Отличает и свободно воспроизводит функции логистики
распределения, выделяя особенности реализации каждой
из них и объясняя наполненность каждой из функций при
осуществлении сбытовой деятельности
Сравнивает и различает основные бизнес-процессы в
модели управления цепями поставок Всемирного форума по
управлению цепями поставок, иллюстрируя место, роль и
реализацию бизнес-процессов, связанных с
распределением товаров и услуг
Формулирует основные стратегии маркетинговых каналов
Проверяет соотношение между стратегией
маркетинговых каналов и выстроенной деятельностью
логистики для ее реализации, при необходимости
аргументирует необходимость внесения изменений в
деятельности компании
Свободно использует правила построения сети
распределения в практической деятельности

------------------------------------------------------------

# Prompt:
How many lines in the records hold the string "цепями"? The number alone is the answer.

# Finished exercise:
2